Он снова и снова анализировал эти соображения и с утомительной настойчивостью возвращался к ним. Но даже логически избавившись от сомнений и храбро поправ их ногами, он тем не менее устремился через снежную ноябрьскую слякоть в библиотеку, где не было тех книг, которые ему больше всего хотелось получить. Для нас будет справедливо анализировать состояние Энтони не дальше, чем он сам мог его оценить; разумеется, любая более глубокая попытка была бы предположением. Он обнаружил в себе растущий ужас и одиночество. Сама мысль об одинокой трапезе пугала его; он часто предпочитал сидеть за столом с людьми, которых недолюбливал. Путешествия, которые некогда пленяли его, теперь казались невыносимыми; они были бессодержательной сменой цветов, призрачной гонкой за тенью его собственной мечты.
«Если я слаб по своей сути, то мне нужно заняться работой, делать какую-то работу», – думал он. Его тревожила мысль, что в конце концов он представляет собой посредственность, легко поддающуюся чужому влиянию, не обладающую ни четкой позицией Мори, ни энтузиазмом Дика. Казалось трагедией ничего не хотеть, однако он чего-то хотел, чего-то желал. Урывками он понимал, что это такое: некий путь надежды, ведущий к тому, что он представлял как неминуемую и грозную старость.
После коктейлей и ленча в Университетском клубе Энтони почувствовал себя лучше. Он встретился с двумя однокурсниками из Гарварда, и по контрасту с серой тяжестью их разговора его жизнь обрела цвет. Оба они были женаты; один в общих подробностях излагал описание своего свадебного путешествия под вежливые и понимающие улыбки другого. Энтони подумал, что оба они подобны мистеру Гилберту в зачаточном состоянии. Через двадцать лет количество их «да-да» учетверится, а нрав станет раздражительным, и тогда они превратятся в устаревшие сломанные механизмы, псевдоумудренные и бесполезные, до старческого слабоумия пребывающие под опекой женщин, которым они сами испортили жизнь.
Но он был выше всего этого, когда мерил шагами длинный ковер в холле после обеда, помедлив у окна, чтобы посмотреть на мельтешащую улицу. Он был Энтони Пэтчем – блестящим, притягательным, наследником многих людей и многих поколений. Теперь этот мир принадлежал ему, и последний мощный парадокс, который он жаждал раскрыть, находился уже недалеко.

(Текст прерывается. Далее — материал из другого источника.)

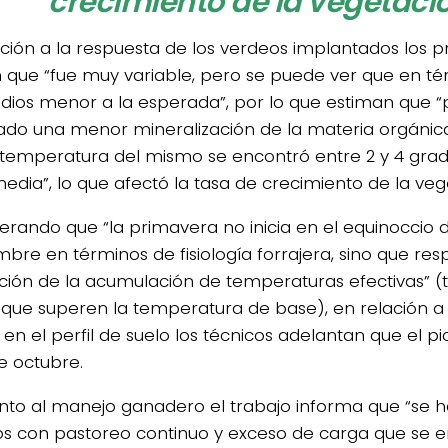
crecimiento de la vegetaci
ación a la respuesta de los verdeos implantados los p
n que “fue muy variable, pero se puede ver que en t
ios menor a la esperada”, por lo que estiman que 
rado una menor mineralización de la materia orgánica
 temperatura del mismo se encontró entre 2 y 4 gra
media”, lo que afectó la tasa de crecimiento de la veg
erando que “la primavera no inicia en el equinoccio d
mbre en términos de fisiología forrajera, sino que res
ción de la acumulación de temperaturas efectivas” 
s que superen la temperatura de base), en relación a 
 en el perfil de suelo los técnicos adelantan que el p
de octubre.
nto al manejo ganadero el trabajo informa que “se 
 con pastoreo continuo y exceso de carga que se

С шальной ребячливостью он увидел в себе власть над землей; с дедовскими деньгами он воздвигнет собственный пьедестал и станет Талейраном, лордом Веруламским[21]. Ясность его ума, изощренность и разносторонний интеллект, достигшие зрелости и направляемые еще неведомой целью, найдут ему достойную работу. На этой минорной ноте его мечта потускнела: опять работа! Он попытался представить себя в Конгрессе, разгребающим горы мусора в этом невероятном хлеву рядом с узколобыми и свиноподобными рылами, которые он иногда видел в разделах карикатур воскресных газет, вместе с этими просвещенными пролетариями, которые снисходительно делятся с народом идеями, больше подобающими ученикам старших классов. С маленькими людьми и их шаблонными амбициями, которые по своему убожеству задумали возвыситься над посредственностью и подняться на тусклый и унылый небосвод мирского правительства! А лучшие из них, полтора десятка ушлых прагматиков, эгоистичных и циничных, довольствовались правом руководить этим хором белых галстуков и проволочных запонок в нестройном и громогласном гимне, отягощенном смутной неразберихой между богатством как наградой за добродетель и богатством как доказательством порочности, с непрестанным восхвалением Бога, Конституции и Скалистых гор!